* Task goal
All of the data that follows is to be written out exactly, with images excluded.

* Input
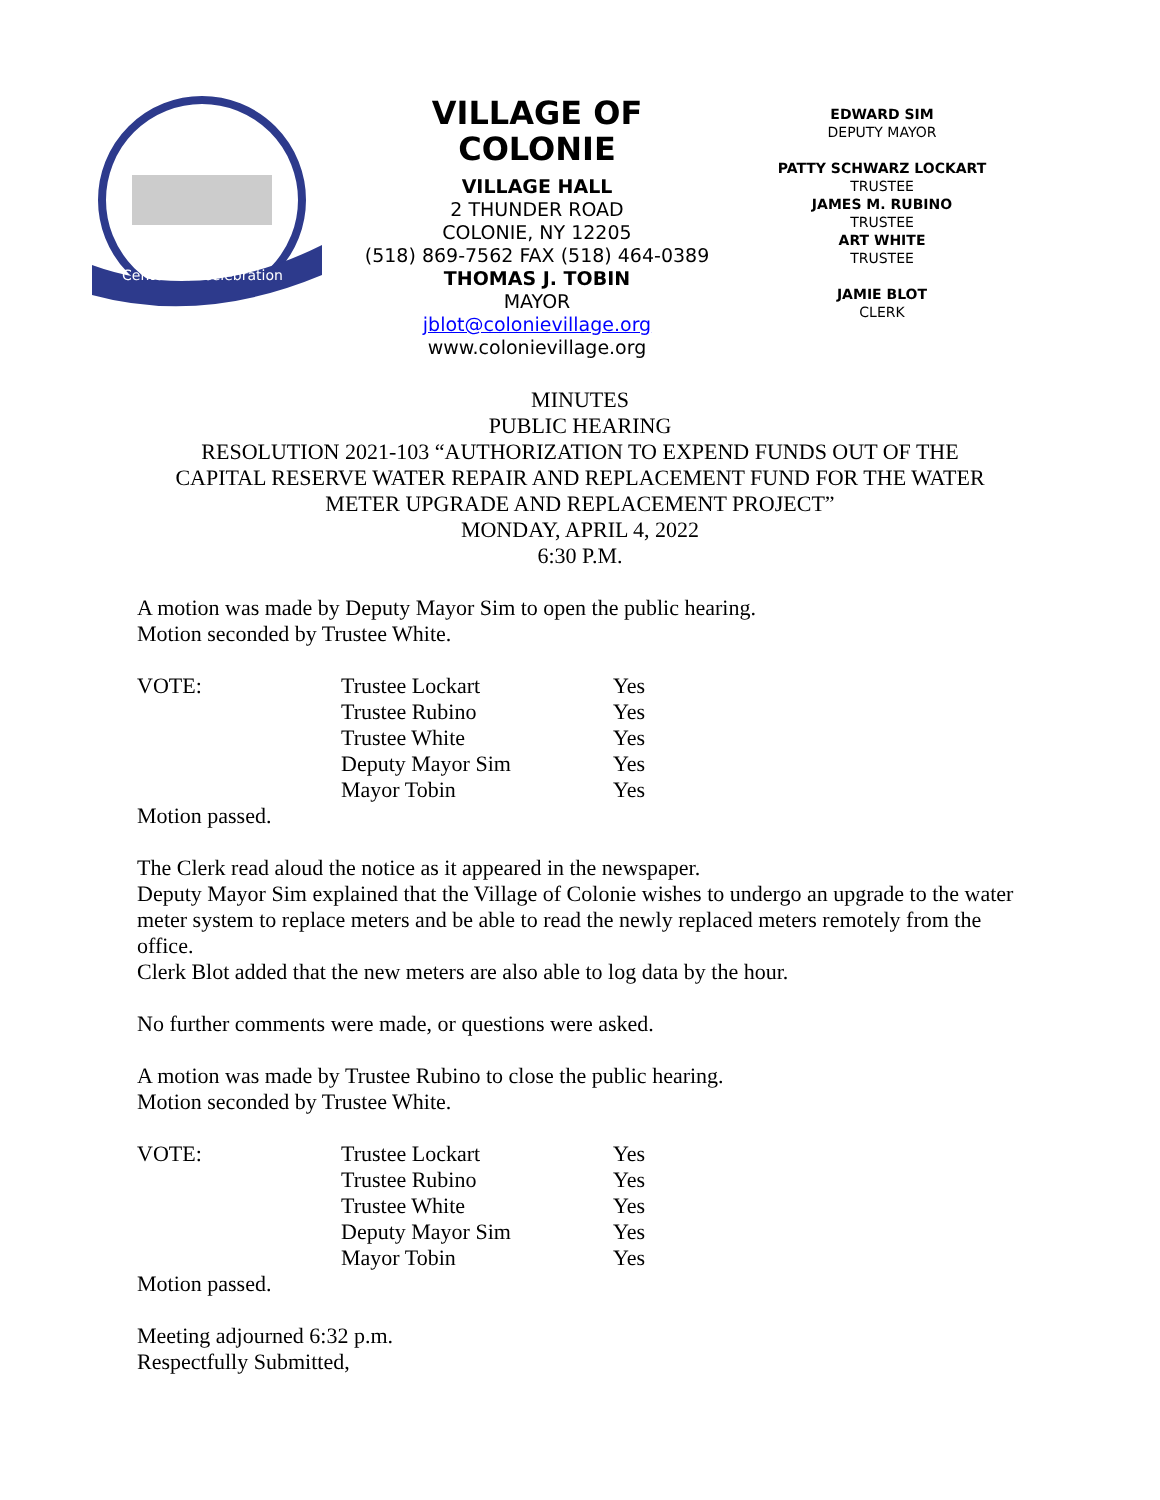Centennial Celebration
VILLAGE OF COLONIE
VILLAGE HALL
2 THUNDER ROAD
COLONIE, NY 12205
(518) 869-7562 FAX (518) 464-0389
THOMAS J. TOBIN
MAYOR
jblot@colonievillage.org
www.colonievillage.org
EDWARD SIM
DEPUTY MAYOR
PATTY SCHWARZ LOCKART
TRUSTEE
JAMES M. RUBINO
TRUSTEE
ART WHITE
TRUSTEE
JAMIE BLOT
CLERK
MINUTES
PUBLIC HEARING
RESOLUTION 2021-103 “AUTHORIZATION TO EXPEND FUNDS OUT OF THE
CAPITAL RESERVE WATER REPAIR AND REPLACEMENT FUND FOR THE WATER
METER UPGRADE AND REPLACEMENT PROJECT”
MONDAY, APRIL 4, 2022
6:30 P.M.
A motion was made by Deputy Mayor Sim to open the public hearing.
Motion seconded by Trustee White.
| VOTE: | Trustee Lockart | Yes |
| | Trustee Rubino | Yes |
| | Trustee White | Yes |
| | Deputy Mayor Sim | Yes |
| | Mayor Tobin | Yes |
Motion passed.
The Clerk read aloud the notice as it appeared in the newspaper.
Deputy Mayor Sim explained that the Village of Colonie wishes to undergo an upgrade to the water meter system to replace meters and be able to read the newly replaced meters remotely from the office.
Clerk Blot added that the new meters are also able to log data by the hour.
No further comments were made, or questions were asked.
A motion was made by Trustee Rubino to close the public hearing.
Motion seconded by Trustee White.
| VOTE: | Trustee Lockart | Yes |
| | Trustee Rubino | Yes |
| | Trustee White | Yes |
| | Deputy Mayor Sim | Yes |
| | Mayor Tobin | Yes |
Motion passed.
Meeting adjourned 6:32 p.m.
Respectfully Submitted,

* Task result
Centennial Celebration
VILLAGE OF COLONIE
VILLAGE HALL
2 THUNDER ROAD
COLONIE, NY 12205
(518) 869-7562 FAX (518) 464-0389
THOMAS J. TOBIN
MAYOR
jblot@colonievillage.org
www.colonievillage.org
EDWARD SIM
DEPUTY MAYOR
PATTY SCHWARZ LOCKART
TRUSTEE
JAMES M. RUBINO
TRUSTEE
ART WHITE
TRUSTEE
JAMIE BLOT
CLERK
MINUTES
PUBLIC HEARING
RESOLUTION 2021-103 “AUTHORIZATION TO EXPEND FUNDS OUT OF THE
CAPITAL RESERVE WATER REPAIR AND REPLACEMENT FUND FOR THE WATER
METER UPGRADE AND REPLACEMENT PROJECT”
MONDAY, APRIL 4, 2022
6:30 P.M.
A motion was made by Deputy Mayor Sim to open the public hearing.
Motion seconded by Trustee White.
| VOTE: | Trustee Lockart | Yes |
| | Trustee Rubino | Yes |
| | Trustee White | Yes |
| | Deputy Mayor Sim | Yes |
| | Mayor Tobin | Yes |
Motion passed.
The Clerk read aloud the notice as it appeared in the newspaper.
Deputy Mayor Sim explained that the Village of Colonie wishes to undergo an upgrade to the water meter system to replace meters and be able to read the newly replaced meters remotely from the office.
Clerk Blot added that the new meters are also able to log data by the hour.
No further comments were made, or questions were asked.
A motion was made by Trustee Rubino to close the public hearing.
Motion seconded by Trustee White.
| VOTE: | Trustee Lockart | Yes |
| | Trustee Rubino | Yes |
| | Trustee White | Yes |
| | Deputy Mayor Sim | Yes |
| | Mayor Tobin | Yes |
Motion passed.
Meeting adjourned 6:32 p.m.
Respectfully Submitted,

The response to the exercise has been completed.